**Written task:** Check each line of the entries for "shift" and report the ones that have it.

[Entries taken from a collection]

▬▬▬▬▬▬▬▬▬▬

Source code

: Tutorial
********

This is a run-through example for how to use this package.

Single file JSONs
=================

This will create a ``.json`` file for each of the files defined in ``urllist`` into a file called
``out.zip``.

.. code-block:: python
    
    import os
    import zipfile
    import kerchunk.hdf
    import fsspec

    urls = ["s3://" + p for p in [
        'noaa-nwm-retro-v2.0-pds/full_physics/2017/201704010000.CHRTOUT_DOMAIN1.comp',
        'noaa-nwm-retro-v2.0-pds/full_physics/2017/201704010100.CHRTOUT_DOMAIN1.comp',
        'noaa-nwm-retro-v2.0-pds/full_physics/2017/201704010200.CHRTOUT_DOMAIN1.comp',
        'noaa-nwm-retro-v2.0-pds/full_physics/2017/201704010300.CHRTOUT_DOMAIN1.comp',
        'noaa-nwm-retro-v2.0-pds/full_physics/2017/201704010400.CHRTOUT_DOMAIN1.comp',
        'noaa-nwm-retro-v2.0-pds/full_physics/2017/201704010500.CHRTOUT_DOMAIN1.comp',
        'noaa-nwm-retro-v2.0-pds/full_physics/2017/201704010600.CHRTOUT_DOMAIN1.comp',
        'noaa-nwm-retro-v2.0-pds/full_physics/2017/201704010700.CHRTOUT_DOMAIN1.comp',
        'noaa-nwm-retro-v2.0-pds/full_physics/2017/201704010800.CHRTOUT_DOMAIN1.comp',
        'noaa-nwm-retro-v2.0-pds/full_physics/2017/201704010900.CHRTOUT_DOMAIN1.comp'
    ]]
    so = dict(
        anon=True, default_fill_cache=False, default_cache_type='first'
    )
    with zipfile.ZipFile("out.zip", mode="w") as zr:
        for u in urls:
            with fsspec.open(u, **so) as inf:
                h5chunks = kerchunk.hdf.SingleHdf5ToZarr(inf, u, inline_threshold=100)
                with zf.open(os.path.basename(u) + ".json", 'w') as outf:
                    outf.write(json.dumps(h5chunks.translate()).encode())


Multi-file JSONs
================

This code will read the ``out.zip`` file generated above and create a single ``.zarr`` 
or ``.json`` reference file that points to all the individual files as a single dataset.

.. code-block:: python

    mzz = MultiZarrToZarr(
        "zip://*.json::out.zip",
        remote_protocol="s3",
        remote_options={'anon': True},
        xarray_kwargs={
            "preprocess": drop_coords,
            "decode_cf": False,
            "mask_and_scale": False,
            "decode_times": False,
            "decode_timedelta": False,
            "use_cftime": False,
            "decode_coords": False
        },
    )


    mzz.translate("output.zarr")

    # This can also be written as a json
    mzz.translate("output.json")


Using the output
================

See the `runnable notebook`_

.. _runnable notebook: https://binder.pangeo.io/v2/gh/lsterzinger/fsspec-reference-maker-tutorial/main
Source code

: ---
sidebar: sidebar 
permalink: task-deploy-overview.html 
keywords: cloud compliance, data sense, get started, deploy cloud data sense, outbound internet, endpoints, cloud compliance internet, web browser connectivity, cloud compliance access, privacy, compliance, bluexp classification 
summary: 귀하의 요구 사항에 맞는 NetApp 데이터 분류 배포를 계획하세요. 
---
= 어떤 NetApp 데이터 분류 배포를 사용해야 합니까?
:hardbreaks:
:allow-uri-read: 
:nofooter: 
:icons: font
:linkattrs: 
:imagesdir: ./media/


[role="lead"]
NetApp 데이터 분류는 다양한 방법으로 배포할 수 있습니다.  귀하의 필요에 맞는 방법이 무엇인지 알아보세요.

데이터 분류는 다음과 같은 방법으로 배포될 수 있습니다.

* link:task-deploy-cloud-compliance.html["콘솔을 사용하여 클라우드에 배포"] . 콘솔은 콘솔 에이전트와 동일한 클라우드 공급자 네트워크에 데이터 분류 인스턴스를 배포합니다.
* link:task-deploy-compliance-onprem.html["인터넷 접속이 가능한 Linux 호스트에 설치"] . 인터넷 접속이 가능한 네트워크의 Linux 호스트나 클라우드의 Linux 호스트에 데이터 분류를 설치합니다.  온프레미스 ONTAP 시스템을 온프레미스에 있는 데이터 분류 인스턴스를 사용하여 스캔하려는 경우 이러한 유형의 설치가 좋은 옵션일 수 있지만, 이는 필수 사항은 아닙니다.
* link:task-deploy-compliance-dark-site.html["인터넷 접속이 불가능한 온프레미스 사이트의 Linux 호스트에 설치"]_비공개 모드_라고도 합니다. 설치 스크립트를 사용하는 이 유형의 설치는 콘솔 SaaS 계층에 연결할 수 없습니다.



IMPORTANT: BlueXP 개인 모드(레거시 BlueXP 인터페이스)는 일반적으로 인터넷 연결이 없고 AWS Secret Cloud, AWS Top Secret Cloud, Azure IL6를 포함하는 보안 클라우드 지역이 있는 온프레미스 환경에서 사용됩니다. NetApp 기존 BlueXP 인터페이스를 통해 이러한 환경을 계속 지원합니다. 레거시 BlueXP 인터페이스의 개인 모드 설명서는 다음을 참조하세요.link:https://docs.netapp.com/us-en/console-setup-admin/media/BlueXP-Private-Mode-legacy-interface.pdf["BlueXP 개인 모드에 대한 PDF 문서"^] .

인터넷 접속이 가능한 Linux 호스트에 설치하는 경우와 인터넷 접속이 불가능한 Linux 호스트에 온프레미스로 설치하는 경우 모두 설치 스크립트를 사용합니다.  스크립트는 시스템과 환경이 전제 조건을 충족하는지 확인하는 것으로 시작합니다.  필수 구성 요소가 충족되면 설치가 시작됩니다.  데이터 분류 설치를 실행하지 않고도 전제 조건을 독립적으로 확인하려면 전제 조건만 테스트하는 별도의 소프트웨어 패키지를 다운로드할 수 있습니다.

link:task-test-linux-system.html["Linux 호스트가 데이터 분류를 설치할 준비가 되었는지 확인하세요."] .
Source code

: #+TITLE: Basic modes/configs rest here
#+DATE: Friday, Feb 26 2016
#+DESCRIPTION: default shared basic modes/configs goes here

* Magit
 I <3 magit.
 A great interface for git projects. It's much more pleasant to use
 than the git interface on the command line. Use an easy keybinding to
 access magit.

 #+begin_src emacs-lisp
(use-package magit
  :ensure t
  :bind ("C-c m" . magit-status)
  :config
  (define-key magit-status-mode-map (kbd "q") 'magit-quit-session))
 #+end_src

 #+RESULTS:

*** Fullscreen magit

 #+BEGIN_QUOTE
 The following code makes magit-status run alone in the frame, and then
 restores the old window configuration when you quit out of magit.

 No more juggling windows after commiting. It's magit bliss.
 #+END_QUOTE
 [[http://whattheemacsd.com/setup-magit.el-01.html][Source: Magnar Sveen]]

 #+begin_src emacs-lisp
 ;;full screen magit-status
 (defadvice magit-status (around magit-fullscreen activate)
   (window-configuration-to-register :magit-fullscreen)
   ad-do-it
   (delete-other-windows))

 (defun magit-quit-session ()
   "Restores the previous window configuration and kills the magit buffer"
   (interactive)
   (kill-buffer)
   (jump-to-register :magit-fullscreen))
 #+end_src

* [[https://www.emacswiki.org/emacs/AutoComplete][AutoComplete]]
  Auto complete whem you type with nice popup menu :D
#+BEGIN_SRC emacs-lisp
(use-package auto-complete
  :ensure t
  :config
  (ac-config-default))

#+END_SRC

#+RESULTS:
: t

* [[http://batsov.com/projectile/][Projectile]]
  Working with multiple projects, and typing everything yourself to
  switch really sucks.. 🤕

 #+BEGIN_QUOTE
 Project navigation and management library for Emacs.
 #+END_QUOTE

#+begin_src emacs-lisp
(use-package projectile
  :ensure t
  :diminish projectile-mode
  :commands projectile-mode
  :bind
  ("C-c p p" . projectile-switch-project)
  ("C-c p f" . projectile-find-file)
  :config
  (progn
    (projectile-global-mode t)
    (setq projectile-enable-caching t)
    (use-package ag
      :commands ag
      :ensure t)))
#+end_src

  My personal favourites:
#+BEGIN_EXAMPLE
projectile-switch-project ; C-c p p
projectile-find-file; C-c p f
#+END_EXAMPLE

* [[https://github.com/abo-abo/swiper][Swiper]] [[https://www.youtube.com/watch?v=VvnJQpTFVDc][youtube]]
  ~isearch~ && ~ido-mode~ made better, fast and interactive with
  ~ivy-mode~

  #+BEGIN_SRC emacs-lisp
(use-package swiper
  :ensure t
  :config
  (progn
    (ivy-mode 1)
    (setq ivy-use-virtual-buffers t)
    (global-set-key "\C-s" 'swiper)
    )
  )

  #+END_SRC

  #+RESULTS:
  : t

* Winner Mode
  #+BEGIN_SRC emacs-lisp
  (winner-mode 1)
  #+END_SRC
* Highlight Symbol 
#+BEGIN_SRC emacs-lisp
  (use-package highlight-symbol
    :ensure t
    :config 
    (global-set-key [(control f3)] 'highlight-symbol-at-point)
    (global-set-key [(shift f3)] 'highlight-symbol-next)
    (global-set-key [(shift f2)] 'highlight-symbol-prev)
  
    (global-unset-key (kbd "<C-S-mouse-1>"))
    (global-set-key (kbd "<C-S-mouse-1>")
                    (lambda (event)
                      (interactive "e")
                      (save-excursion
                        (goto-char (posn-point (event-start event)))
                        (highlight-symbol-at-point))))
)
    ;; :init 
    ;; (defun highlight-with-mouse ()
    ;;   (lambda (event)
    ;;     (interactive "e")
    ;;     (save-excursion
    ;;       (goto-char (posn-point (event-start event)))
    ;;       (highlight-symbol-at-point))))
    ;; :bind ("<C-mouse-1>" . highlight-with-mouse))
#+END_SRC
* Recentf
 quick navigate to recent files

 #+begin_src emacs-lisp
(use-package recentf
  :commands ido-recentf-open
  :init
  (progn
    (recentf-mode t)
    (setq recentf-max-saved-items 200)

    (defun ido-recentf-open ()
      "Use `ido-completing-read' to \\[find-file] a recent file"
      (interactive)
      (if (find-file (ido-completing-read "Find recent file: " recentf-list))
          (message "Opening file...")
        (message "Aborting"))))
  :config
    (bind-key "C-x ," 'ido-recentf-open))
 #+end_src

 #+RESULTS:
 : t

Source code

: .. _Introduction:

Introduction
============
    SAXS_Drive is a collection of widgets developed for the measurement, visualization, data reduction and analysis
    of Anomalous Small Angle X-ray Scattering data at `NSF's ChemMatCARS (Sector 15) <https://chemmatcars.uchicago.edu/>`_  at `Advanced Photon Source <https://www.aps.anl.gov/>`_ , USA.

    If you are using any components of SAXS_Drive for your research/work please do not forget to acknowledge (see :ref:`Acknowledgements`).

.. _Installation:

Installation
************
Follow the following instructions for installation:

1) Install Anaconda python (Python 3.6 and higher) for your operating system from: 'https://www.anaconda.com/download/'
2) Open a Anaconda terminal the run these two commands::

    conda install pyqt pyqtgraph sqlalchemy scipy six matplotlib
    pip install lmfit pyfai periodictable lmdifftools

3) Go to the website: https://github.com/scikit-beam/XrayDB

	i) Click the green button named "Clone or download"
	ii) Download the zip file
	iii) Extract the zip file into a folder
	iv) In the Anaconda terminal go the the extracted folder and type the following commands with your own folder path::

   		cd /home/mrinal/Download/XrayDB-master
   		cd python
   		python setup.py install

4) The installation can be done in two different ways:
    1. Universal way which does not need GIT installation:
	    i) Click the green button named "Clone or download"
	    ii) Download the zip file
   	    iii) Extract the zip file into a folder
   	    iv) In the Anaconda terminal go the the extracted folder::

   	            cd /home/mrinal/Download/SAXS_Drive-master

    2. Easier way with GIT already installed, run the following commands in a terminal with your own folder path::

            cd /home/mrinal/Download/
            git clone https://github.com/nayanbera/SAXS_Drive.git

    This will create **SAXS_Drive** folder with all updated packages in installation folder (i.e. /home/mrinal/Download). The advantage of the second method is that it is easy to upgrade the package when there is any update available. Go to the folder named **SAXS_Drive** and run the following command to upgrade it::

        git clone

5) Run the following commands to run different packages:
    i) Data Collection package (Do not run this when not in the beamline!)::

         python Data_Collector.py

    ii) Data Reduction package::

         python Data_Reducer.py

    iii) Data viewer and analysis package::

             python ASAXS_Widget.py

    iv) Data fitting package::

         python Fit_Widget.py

▬▬▬▬▬▬▬▬▬▬

**Problem solution:**
    (global-set-key [(shift f3)] 'highlight-symbol-next)
    (global-set-key [(shift f2)] 'highlight-symbol-prev)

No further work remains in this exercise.